Agenda uji coba ini akan mulaii pada 7 Mei 2026. Guna mendukung kelancaran transisi arus, pemerintah telah melengkapi kawasan tersebut dengan fasilitas teknis seperti Penerangan Jalan Umum (PJU) tambahan, rambu lalu lintas baru, hingga penempatan water barrier dan traffic cone di titik-titik krusial.
Baa Juga: Dishub Genjot Pemasangan PJU di 17 Ruas Jalan Strategis demi Keamanan Warga
Kepala Bidang Lalu Lintas Dinas Perhubungan (Dishub) Kota Depok, Ari Manggala, menjelaskan bahwa pihaknya telah berkoordinasi dengan kepolisian dan Satpol PP untuk mengawal kebijakan ini.
“Kami menerjunkan 20 personel gabungan bersama Polri, dan Satpol PP yang akan bertugas dalam dua sif, mulai pagi hingga malam hari,” jelas Ari, Rabu (29/4/2026).

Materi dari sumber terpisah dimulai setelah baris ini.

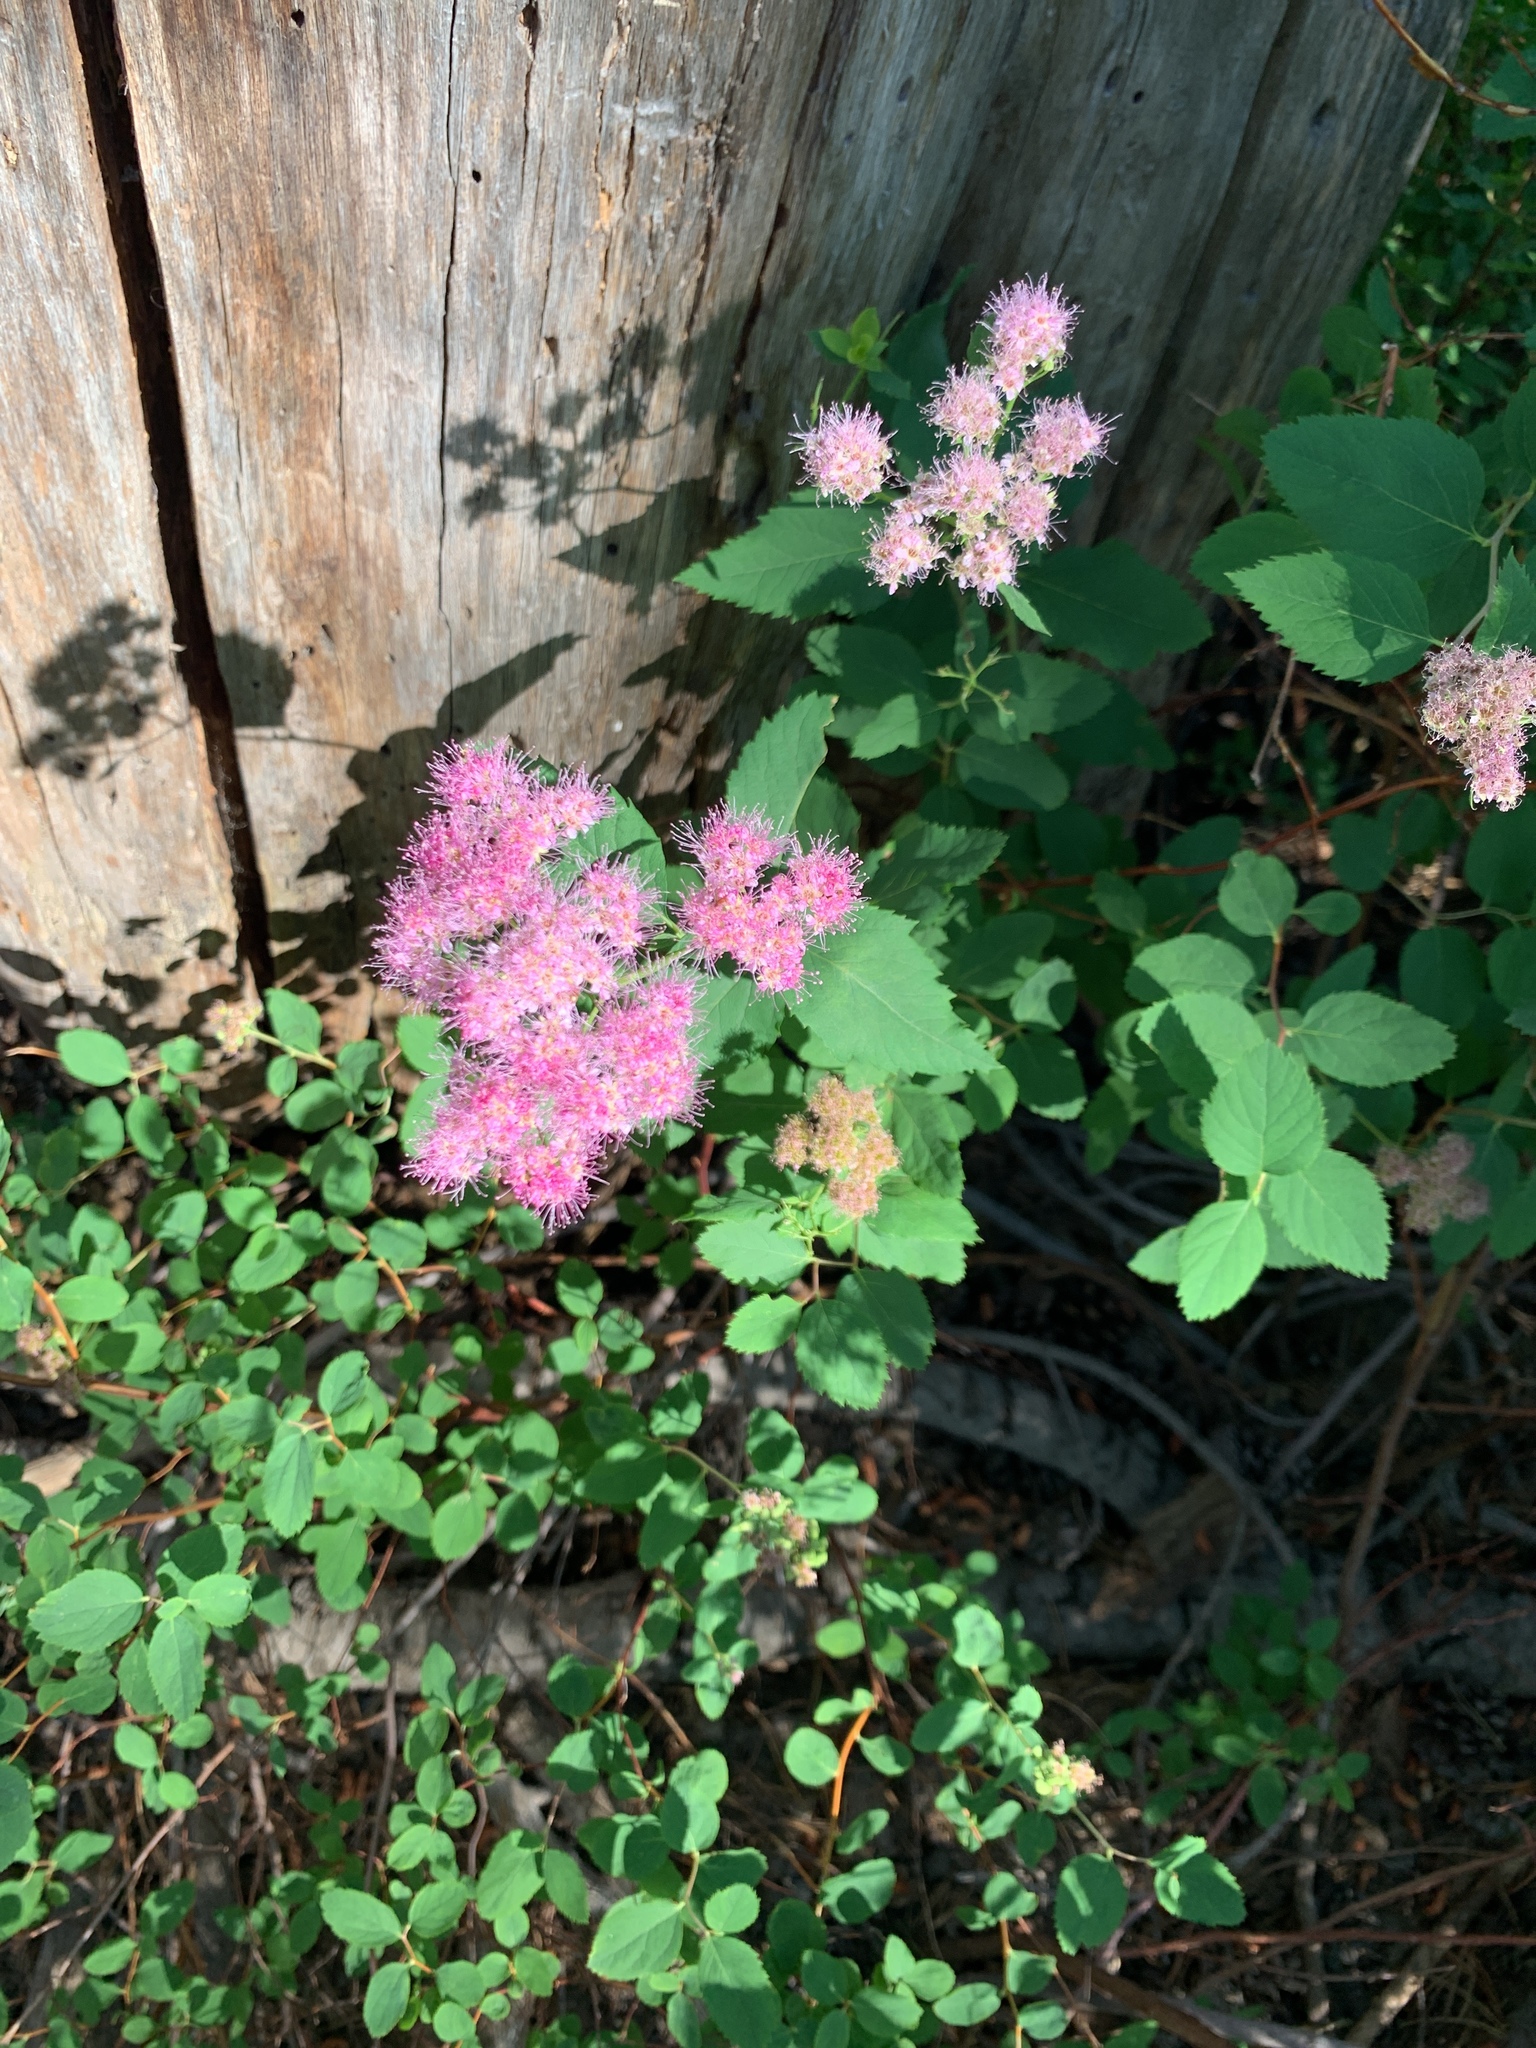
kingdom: Plantae
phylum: Tracheophyta
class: Magnoliopsida
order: Rosales
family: Rosaceae
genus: Spiraea
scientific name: Spiraea splendens
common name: Subalpine meadowsweet
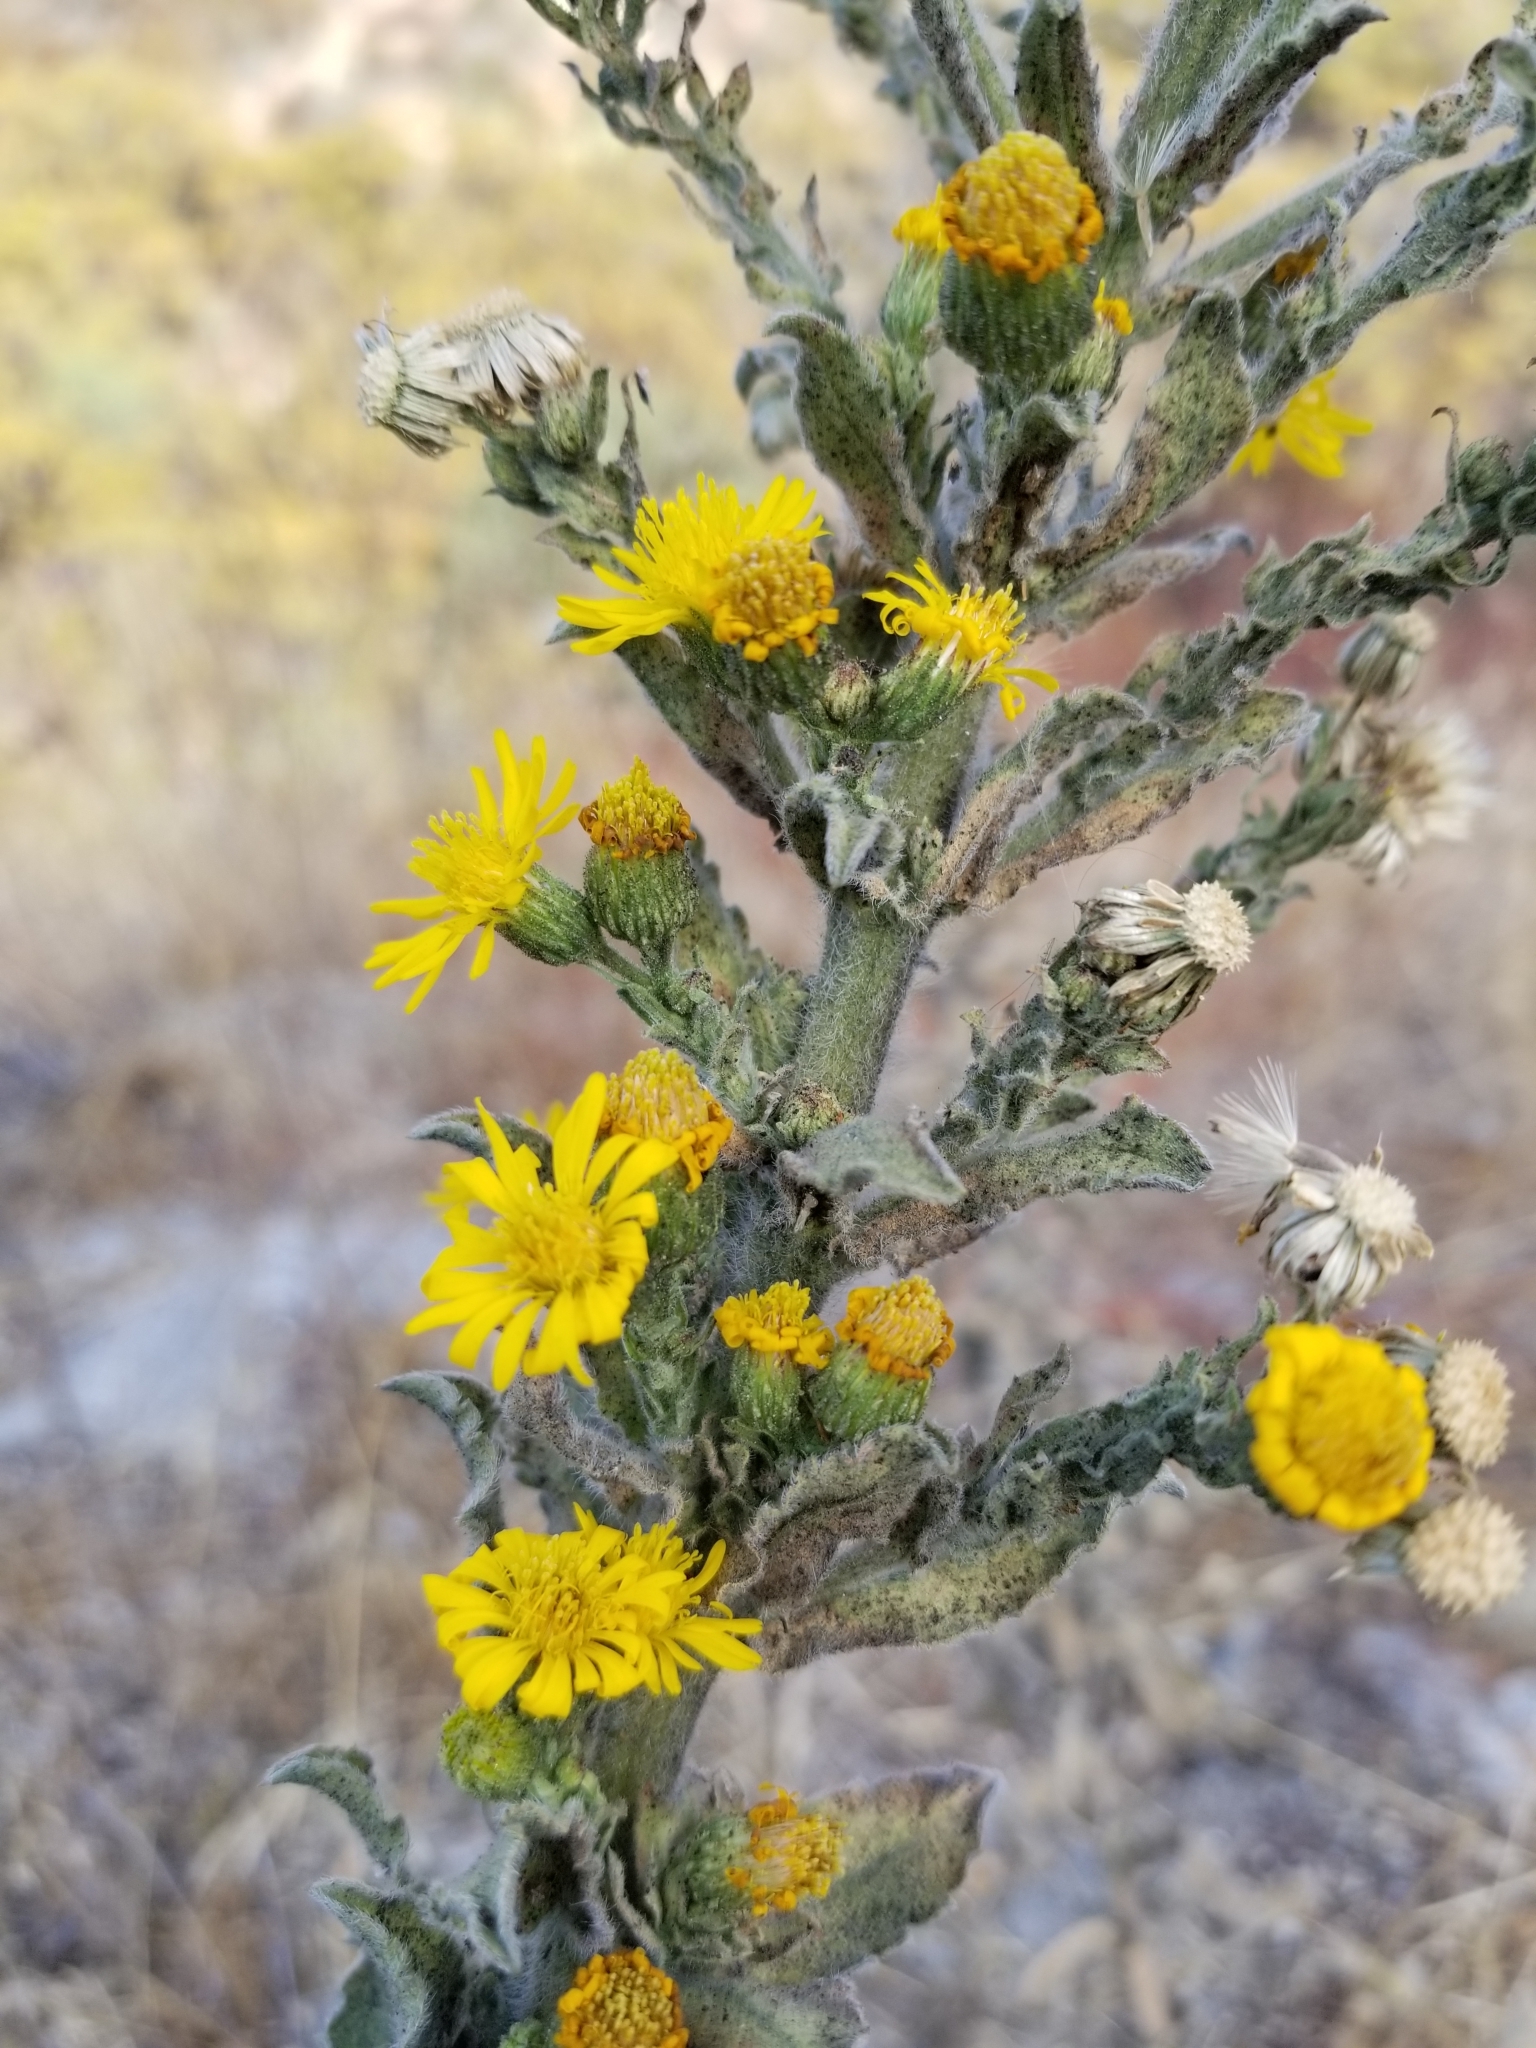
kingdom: Plantae
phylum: Tracheophyta
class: Magnoliopsida
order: Asterales
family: Asteraceae
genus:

Petugas akan fokus melakukan pengaturan di lima simpul utama pergerakan kendaraan, yaitu:
- Akses Exit Tol Cimanggis menuju Jalan Desa.
- Akses Boulevard CGE.
- Simpang Tiga Kebayunan.
- Simpang Tiga SPBU.
- Simpang Empat Keramat.
Selama masa uji coba, Pihaknya akan memantau efektivitas SSA secara intensif. Evaluasi berkala tersebut mencakup penyesuaian marka jalan untuk memandu pengendara agar tidak bingung dengan perubahan rute.
Ari mengimbau masyarakat agar patuh terhadap arahan petugas di lapangan dan mulai menyesuaikan rute perjalanan mereka.
“Kebijakan ini adalah bagian dari upaya kami mengoptimalkan jaringan jalan. Kami memohon kesabaran masyarakat selama proses evaluasi berlangsung demi menciptakan sistem transportasi yang lebih aman,” tambahnya.
Melalui uji coba ini, Pemkot Depok berharap dapat menemukan pola pengaturan lalu lintas yang paling efektif bagi kawasan Leuwinanggung dan sekitarnya.